„To był ich strajk, oni go zrobili”. Maj 1988 i młodzi konspiratorzy

Ocena strajku przez młode pokolenie opozycjonistów nie była jednoznaczna. Podkreślano fakt doraźnej porażki, wskazywano jednak na długotrwałe „zdobycze” protestu, który w Stoczni Gdańskiej im. Lenina zakończył się 10 maja 1988 r.


Na czele trwającego od 2 maja strajku stanął były żołnierz Armii Krajowej, powstaniec warszawski, a także doświadczony opozycjonista,  uczestnik Sierpnia ’80, pracownik stoczni inżynier Alojzy Szablewski.

Jednak to przede wszystkim młodzi stoczniowcy, m.in. Jan Stanecki czy Jan Górczak, byli głównym organizatorami protestu. Komunistyczne władze i służby raportowały o: „okupowaniu bram wejściowych przez kilkuset młodych pracowników pozostających wewnątrz” oraz „grupie ok. 100–200 młodych pracowników chodzących po wydziałach stoczni nakłaniających do przerwania pracy”.

Jak zapamiętał Piotr Semka, jeden z uczestników strajku z ramienia „Regionówki”, „rzeczywiście, nazajutrz po pierwszej od paru lat ostrej pierwszomajowej zadymie zakończonej pałowaniem przez ZOMO, młodzi robotnicy wywołali strajk w stoczni. Podobnie jak w Sierpniu ’80 wystarczyła iskra”.

Wśród postulatów protestujących, poza „podniesieniem zarobków”, znalazły się głównie żądania polityczne: przywrócenie legalnej działalności NSZZ „Solidarność”, powrót do pracy zwolnionych za aktywność związkową lub polityczną, nierepresjonowanie członków Komitetu Strajkowego oraz uwolnienie wszystkich więźniów politycznych.

Walkę robotników o realizację żądań niemal od samego początku aktywnie wsparły opozycyjne, niezależne środowiska młodzieżowe, m.in. Federacja Młodzieży Walczącej, Ruch „Wolność i Pokój”, Ruch Społeczeństwa Alternatywnego, Ruch Społeczeństwa Zaangażowanego, Solidarność Młodych, redakcje: wzmiankowanej już „Regionówki”, czyli „Solidarności. Pisma Regionu Gdańskiego” oraz „Biuletynu Informacyjnego »Topolówka«”, a także niezależne środowiska uczniowskie związane z trójmiejskimi szkołami średnimi.

Opozycyjna młodzież stworzyła i organizowała poligrafię strajkową, wydając m.in. „Biuletyn Strajkowy”, publikowała i kolportowała specjalne oświadczenia skierowane do uczniów szkół średnich, apelując o wsparcie robotników, oraz organizowała przerwy milczenia w pomorskich placówkach oświatowych. „Strajki w maju 1988 r. odbywały się dosłownie w tym samym czasie, co mój egzamin dojrzałości. Pomoc dla strajkujących […] musiałem godzić z przygotowaniem do matury” – wspominał Mariusz Roman, działacz FMW.
^^^^^^^^^^^^^^^^
**Co należy zrobić:** Przekształć w listę akapit tekstu o strajku w stoczni zaczynający się od słów „Wśród postulatów protestujących”. Zachowaj jego główne fakty.

[Wpisy zbioru danych]
^^^^^^^^^^^^^^^^
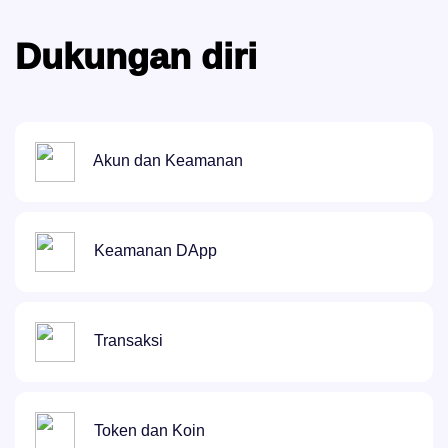
Dukungan diri
Akun dan Keamanan
Keamanan DApp
Transaksi
Token dan Koin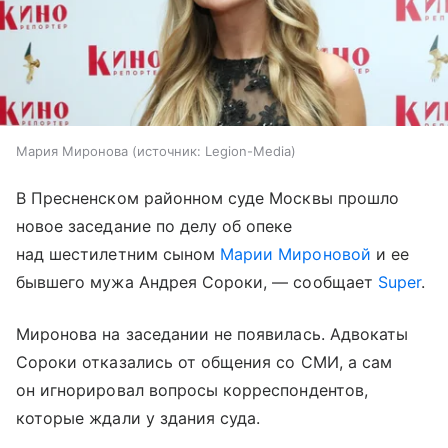
Мария Миронова
источник:
Legion-Media
В Пресненском районном суде Москвы прошло
новое заседание по делу об опеке
над шестилетним сыном
Марии Мироновой
и ее
бывшего мужа Андрея Сороки, — сообщает
Super
.
Миронова на заседании не появилась. Адвокаты
Сороки отказались от общения со СМИ, а сам
он игнорировал вопросы корреспондентов,
которые ждали у здания суда.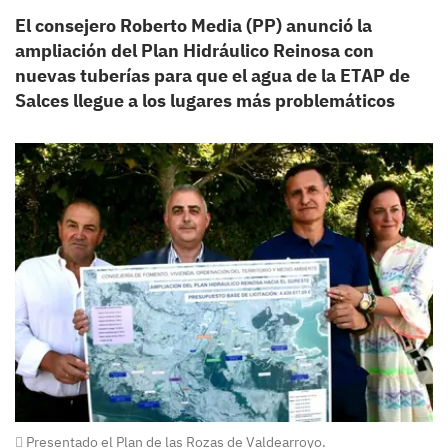
El consejero Roberto Media (PP) anunció la
ampliación del Plan Hidráulico Reinosa con
nuevas tuberías para que el agua de la ETAP de
Salces llegue a los lugares más problemáticos
Presentado el Plan de las Rozas de Valdearroyo.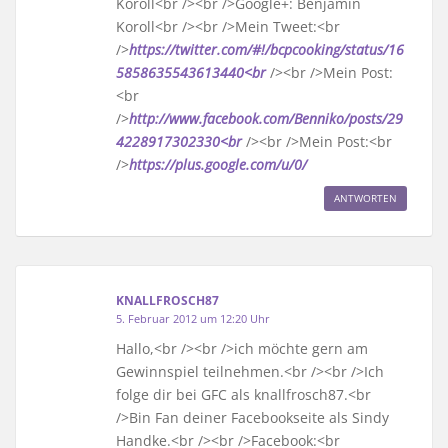
Koroll<br /><br />Google+: Benjamin
Koroll<br /><br />Mein Tweet:<br
/>
https://twitter.com/#!/bcpcooking/status/16
5858635543613440<br
/><br />Mein Post:
<br
/>
http://www.facebook.com/Benniko/posts/29
4228917302330<br
/><br />Mein Post:<br
/>
https://plus.google.com/u/0/
ANTWORTEN
KNALLFROSCH87
5. Februar 2012 um 12:20 Uhr
Hallo,<br /><br />ich möchte gern am
Gewinnspiel teilnehmen.<br /><br />Ich
folge dir bei GFC als knallfrosch87.<br
/>Bin Fan deiner Facebookseite als Sindy
Handke.<br /><br />Facebook:<br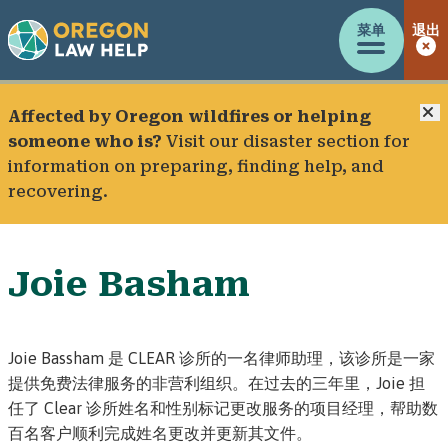
菜单
退出
Affected by Oregon wildfires or helping
someone who is?
Visit our
disaster section
for
information on preparing, finding help, and
recovering.
Joie Basham
Joie Bassham 是 CLEAR 诊所的一名律师助理，该诊所是一家
提供免费法律服务的非营利组织。在过去的三年里，Joie 担
任了
Clear 诊所姓名和性别标记更改服务
的项目经理，帮助数
百名客户顺利完成姓名更改并更新其文件。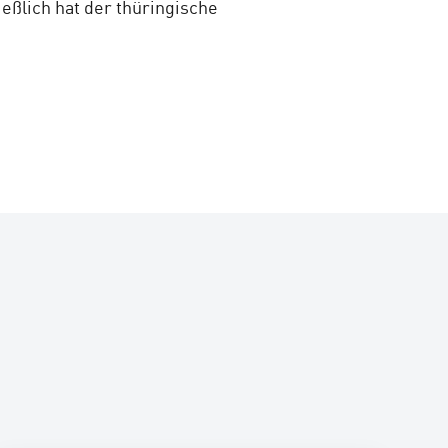
eßlich hat der thüringische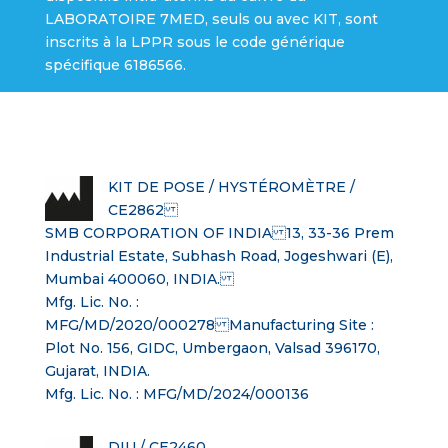
LABORATOIRE 7MED, seuls ou avec KIT, sont
inscrits à la LPPR sous le code générique
spécifique 6186566.
KIT DE POSE / HYSTÉROMÈTRE /
CE2862
SMB CORPORATION OF INDIA 13, 33-36 Prem
Industrial Estate, Subhash Road, Jogeshwari (E),
Mumbai 400060, INDIA.
Mfg. Lic. No. :
MFG/MD/2020/000278 Manufacturing Site :
Plot No. 156, GIDC, Umbergaon, Valsad 396170,
Gujarat, INDIA.
Mfg. Lic. No. : MFG/MD/2024/000136
DIU / CE2460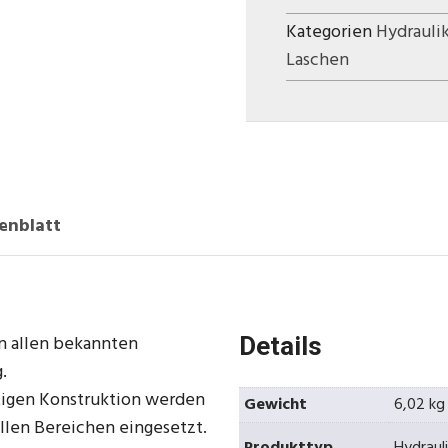
Kategorien
Hydrauli
Laschen
enblatt
in allen bekannten
Details
.
tigen Konstruktion werden
Gewicht
6,02 kg
ellen Bereichen eingesetzt.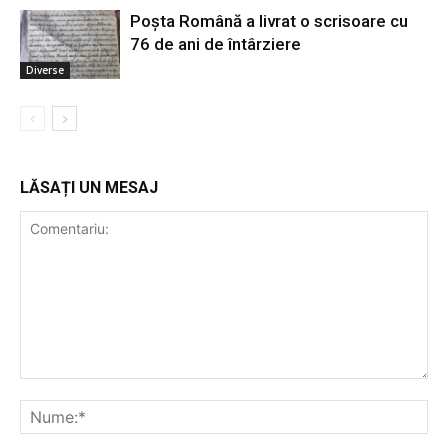
Poșta Română a livrat o scrisoare cu
76 de ani de întârziere
Diverse
LĂSAȚI UN MESAJ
^^^^^^^^^^^^^^^^
**Rozwiązanie zadania:**
Postulaty protestujących (poza płacowym głównie polityczne):
- podniesienie zarobków;
- przywrócenie legalnej działalności NSZZ „Solidarność”;
- powrót do pracy osób zwolnionych za aktywność związkową lub polityczną;
- nierepresjonowanie członków Komitetu Strajkowego;
- uwolnienie wszystkich więźniów politycznych.